Ottawa must stop deportation orders against women who fled violence, rally told
October 03, 2008 - The Toronto Star

Twenty-three-year-old Ana, tall and sombre, marched with more than 100 others yesterday down the middle of Yonge St. to support Isabel Garcia, an asylum seeker who has gone underground in Toronto to avoid being deported. But she was marching for herself, too.

Ana's father paid 2 million pesos ransom for her and her brother after they were kidnapped in Mexico by "people involved with the police." After moving around the country three times to evade more violence, she was handed her passport and a plane ticket by her father and fled to Toronto two years ago. In August, the Immigration and Refugee Board turned down her refugee claim. She is appealing to Federal Court.

The single board officer hearing her case "asked me why my father couldn't do something" to protect her.

"I had moved to three different places and they found me every time."

The board's Mexican refugee decisions "are not about our cases anymore. They don't care if you're a victim of domestic violence or you're gay and have been beaten up," said Ana as the No One Is Illegal election rally streamed past the Eaton Centre.

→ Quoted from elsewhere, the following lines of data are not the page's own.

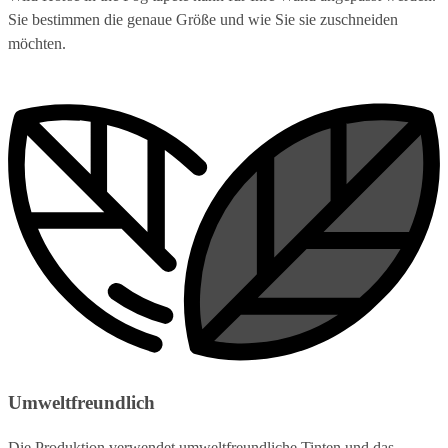
Sie bestimmen die genaue Größe und wie Sie sie zuschneiden
möchten.
Umweltfreundlich
Die Produktion verwendet umweltfreundliche Tinten und das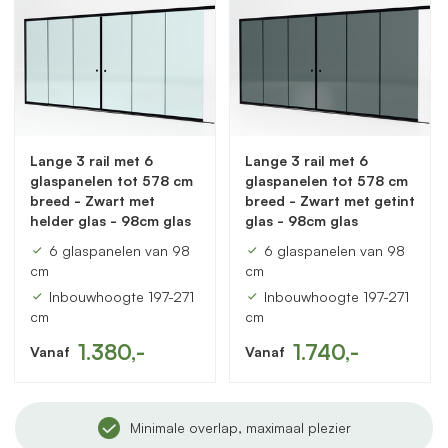
Lange 3 rail met 6
Lange 3 rail met 6
glaspanelen tot 578 cm
glaspanelen tot 578 cm
breed - Zwart met
breed - Zwart met getint
helder glas - 98cm glas
glas - 98cm glas
6 glaspanelen van 98
6 glaspanelen van 98
cm
cm
Inbouwhoogte 197-271
Inbouwhoogte 197-271
cm
cm
1.380,-
1.740,-
Vanaf
Vanaf
Minimale overlap, maximaal plezier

"It's about politics. Our president (Felipe) Calderon says he's trying to improve things. But the reality in Mexico is that they can't do anything anymore, it's so bad."

Politics and Isabel Garcia, who fled an abusive husband in 2005, brought the YWCA and Amnesty International to a Queen's Park news conference before the march. They were among more than 120 human rights and women's groups supporting the migrant rights group No One is Illegal yesterday in demanding the federal government:

Immediately stop all deportation orders against women and children who are trying to escape violence.

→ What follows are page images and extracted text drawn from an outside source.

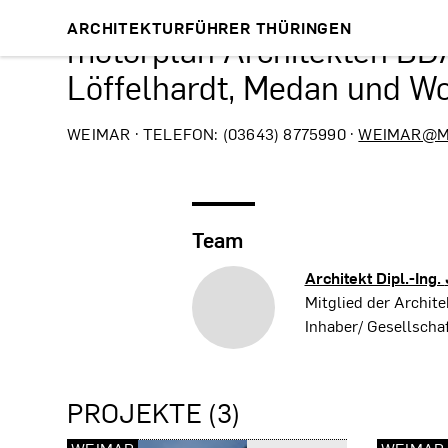
ARCHITEKTURFÜHRER THÜRINGEN
motorplan Architekten BD
Löffelhardt, Medan und W
WEIMAR · TELEFON: (03643) 8775990 ·
WEIMAR@M
Team
Architekt Dipl.-Ing.
Mitglied der Archi
Inhaber/ Gesellschaf
PROJEKTE (3)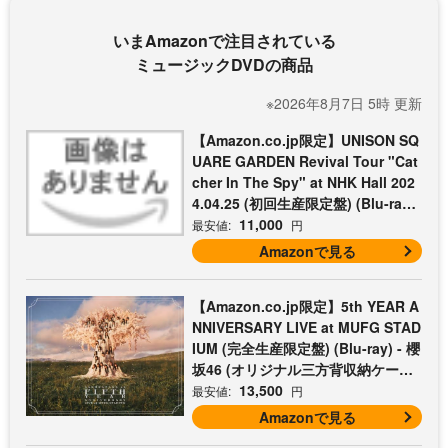
いまAmazonで注目されている
ミュージックDVDの商品
※2026年8月7日 5時 更新
【Amazon.co.jp限定】UNISON SQ
UARE GARDEN Revival Tour "Cat
cher In The Spy" at NHK Hall 202
4.04.25 (初回生産限定盤) (Blu-ray)
- UNISON SQUARE GARDEN (コッ
11,000
最安値:
円
トン巾着付)
Amazonで見る
【Amazon.co.jp限定】5th YEAR A
NNIVERSARY LIVE at MUFG STAD
IUM (完全生産限定盤) (Blu-ray) - 櫻
坂46 (オリジナル三方背収納ケース
付)
13,500
最安値:
円
Amazonで見る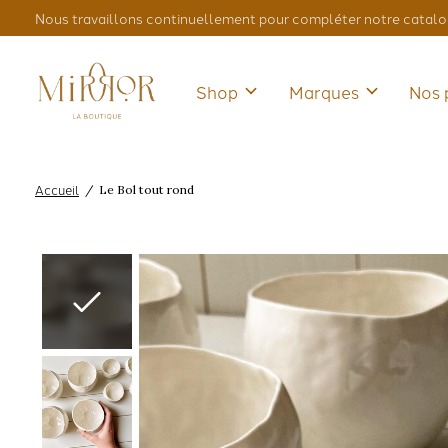
Nous travaillons continuellement pour compléter notre catalo
Shop
Marques
Nos 
Accueil
/
Le Bol tout rond
Slideshow Items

Order Canada Border Services and local police to treat shelters and settlement centres as off-limits for arrests.

Create the Refugee Appeal Division to hear cases after negative decisions.

Guarantee a consistent and knowledgeable immigration system to deal with women trying to escape violence.

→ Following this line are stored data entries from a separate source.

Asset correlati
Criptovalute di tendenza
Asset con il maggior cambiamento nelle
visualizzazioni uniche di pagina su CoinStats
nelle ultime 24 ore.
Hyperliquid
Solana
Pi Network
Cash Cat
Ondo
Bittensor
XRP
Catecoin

Give temporary foreign workers, particularly nannies, permanent residence status on arrival.

"Women are only considered cheap labour in this country," Veronica Zaragoza of Mujeres al Frente, a Latino gay rights group, said at an hour-long rally outside the Immigration and Refugee Board offices on Victoria St.

No One Is Illegal had asked all four federal parties to respond. NDP MP Olivia Chow, the immigration critic, and Mississauga Brampton South Green candidate Grace Yogaretnam gave written support and turned up for the news conference. The Liberals promised a reply in seven days. The Tories did not respond.

Mexican university researcher Teresa Doring found 80 per cent of women killed by husbands or boyfriends had asked police for help from one to five years beforehand.

• More than 6,000 Mexican women and girls were killed between 1999 and 2005, according to a commission investigating violence against women.

• Amnesty International reported 26 women detained by Mexico state police over two days in May 2006 were tortured and raped.

• Mexican refugee claims have shot up from 1,649 with a 20 per cent acceptance rate in 2001, to 7,062 with 11 per cent approved last year.